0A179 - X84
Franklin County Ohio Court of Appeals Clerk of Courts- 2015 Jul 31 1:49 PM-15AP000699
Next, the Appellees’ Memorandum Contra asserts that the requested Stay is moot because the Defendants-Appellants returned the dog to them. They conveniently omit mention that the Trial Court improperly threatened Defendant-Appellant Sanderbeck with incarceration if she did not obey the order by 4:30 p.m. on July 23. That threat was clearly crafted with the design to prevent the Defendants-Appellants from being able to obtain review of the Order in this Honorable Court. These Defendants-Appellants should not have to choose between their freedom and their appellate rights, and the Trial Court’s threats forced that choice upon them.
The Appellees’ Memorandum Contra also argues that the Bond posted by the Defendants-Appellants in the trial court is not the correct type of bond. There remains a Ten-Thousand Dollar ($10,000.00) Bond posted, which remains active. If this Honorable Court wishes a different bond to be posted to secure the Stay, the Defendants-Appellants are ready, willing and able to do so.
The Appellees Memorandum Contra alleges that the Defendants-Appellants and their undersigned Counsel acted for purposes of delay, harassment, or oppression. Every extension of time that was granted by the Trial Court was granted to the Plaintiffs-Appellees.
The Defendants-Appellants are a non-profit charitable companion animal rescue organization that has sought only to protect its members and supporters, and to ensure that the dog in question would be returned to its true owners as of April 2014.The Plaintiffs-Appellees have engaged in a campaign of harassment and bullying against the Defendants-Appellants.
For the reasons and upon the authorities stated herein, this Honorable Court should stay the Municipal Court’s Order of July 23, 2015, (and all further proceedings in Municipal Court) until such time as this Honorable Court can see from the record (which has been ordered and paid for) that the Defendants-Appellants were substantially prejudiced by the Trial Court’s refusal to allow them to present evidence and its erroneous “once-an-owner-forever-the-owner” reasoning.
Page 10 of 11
************
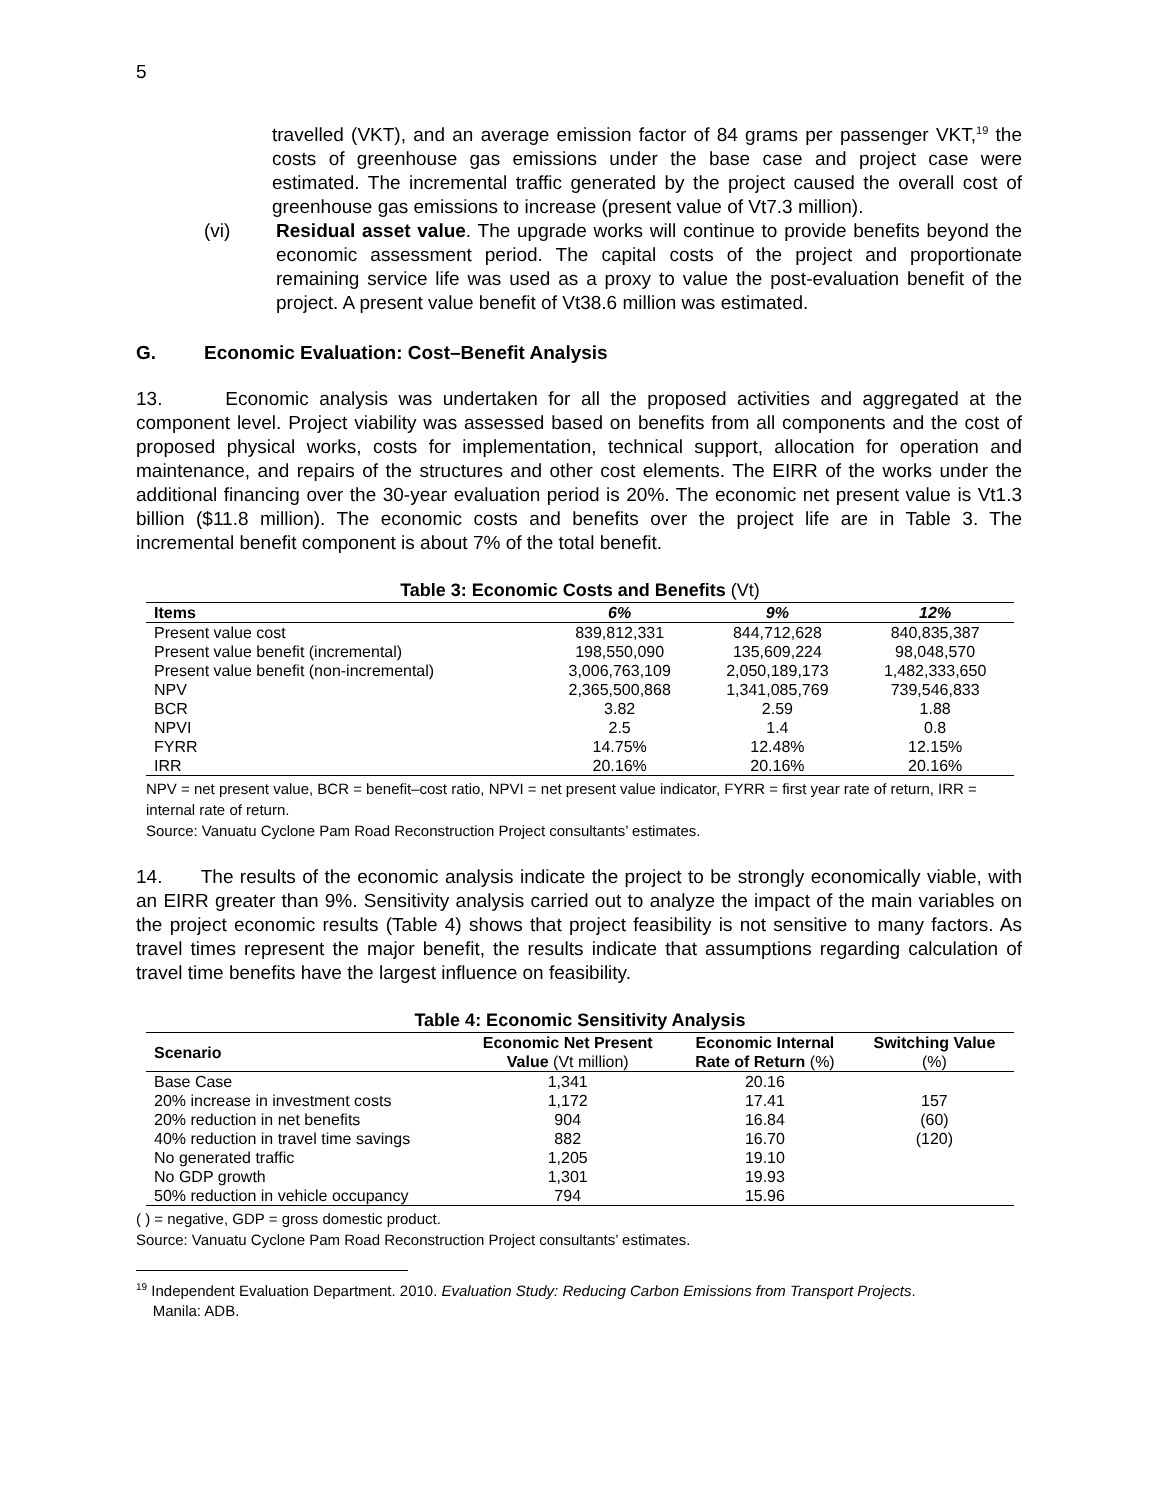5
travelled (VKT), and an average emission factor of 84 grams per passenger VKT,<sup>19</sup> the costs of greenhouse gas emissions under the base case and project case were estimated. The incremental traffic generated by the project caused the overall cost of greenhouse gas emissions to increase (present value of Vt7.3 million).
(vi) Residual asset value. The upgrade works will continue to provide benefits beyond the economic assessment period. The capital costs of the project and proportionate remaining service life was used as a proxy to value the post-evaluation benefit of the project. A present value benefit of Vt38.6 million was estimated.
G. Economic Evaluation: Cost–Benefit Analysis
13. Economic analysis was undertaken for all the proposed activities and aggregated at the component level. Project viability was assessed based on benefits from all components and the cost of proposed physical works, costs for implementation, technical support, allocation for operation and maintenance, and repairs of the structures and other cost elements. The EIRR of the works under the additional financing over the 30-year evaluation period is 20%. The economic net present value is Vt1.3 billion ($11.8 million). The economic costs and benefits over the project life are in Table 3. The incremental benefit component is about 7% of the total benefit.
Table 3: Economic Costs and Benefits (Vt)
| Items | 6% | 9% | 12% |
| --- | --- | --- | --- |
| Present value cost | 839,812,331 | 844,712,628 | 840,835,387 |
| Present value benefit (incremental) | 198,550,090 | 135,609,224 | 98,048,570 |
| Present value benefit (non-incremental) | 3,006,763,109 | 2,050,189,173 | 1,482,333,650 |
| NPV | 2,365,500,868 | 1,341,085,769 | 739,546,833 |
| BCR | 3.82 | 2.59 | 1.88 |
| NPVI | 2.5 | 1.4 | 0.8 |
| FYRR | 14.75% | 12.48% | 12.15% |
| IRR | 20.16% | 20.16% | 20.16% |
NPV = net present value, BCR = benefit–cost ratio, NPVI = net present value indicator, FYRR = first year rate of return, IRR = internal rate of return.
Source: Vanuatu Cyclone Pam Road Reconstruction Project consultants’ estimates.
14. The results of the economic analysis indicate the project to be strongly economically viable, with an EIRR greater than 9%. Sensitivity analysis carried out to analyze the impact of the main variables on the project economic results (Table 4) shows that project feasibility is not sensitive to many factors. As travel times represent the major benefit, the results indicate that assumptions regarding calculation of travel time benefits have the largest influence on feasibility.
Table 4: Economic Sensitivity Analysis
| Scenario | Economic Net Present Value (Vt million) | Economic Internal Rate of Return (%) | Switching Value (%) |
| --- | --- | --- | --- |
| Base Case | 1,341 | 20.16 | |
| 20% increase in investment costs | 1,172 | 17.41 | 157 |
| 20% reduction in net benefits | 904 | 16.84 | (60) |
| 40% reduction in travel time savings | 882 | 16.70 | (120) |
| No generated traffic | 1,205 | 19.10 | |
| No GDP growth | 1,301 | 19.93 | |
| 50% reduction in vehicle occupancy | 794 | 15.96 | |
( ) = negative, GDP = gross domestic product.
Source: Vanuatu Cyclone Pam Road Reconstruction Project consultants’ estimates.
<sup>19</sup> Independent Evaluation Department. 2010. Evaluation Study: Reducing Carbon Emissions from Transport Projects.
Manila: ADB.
************
◆ **TASK DESCRIPTION**:
Look above for the line holding "20.16% | 20.16% |". Print it and every line after it, exactly, through the line holding "17.41 | 157 |".

◆ **RESPONSE AREA**:
| IRR | 20.16% | 20.16% | 20.16% |
NPV = net present value, BCR = benefit–cost ratio, NPVI = net present value indicator, FYRR = first year rate of return, IRR = internal rate of return.
Source: Vanuatu Cyclone Pam Road Reconstruction Project consultants’ estimates.
14. The results of the economic analysis indicate the project to be strongly economically viable, with an EIRR greater than 9%. Sensitivity analysis carried out to analyze the impact of the main variables on the project economic results (Table 4) shows that project feasibility is not sensitive to many factors. As travel times represent the major benefit, the results indicate that assumptions regarding calculation of travel time benefits have the largest influence on feasibility.
Table 4: Economic Sensitivity Analysis
| Scenario | Economic Net Present Value (Vt million) | Economic Internal Rate of Return (%) | Switching Value (%) |
| --- | --- | --- | --- |
| Base Case | 1,341 | 20.16 | |
| 20% increase in investment costs | 1,172 | 17.41 | 157 |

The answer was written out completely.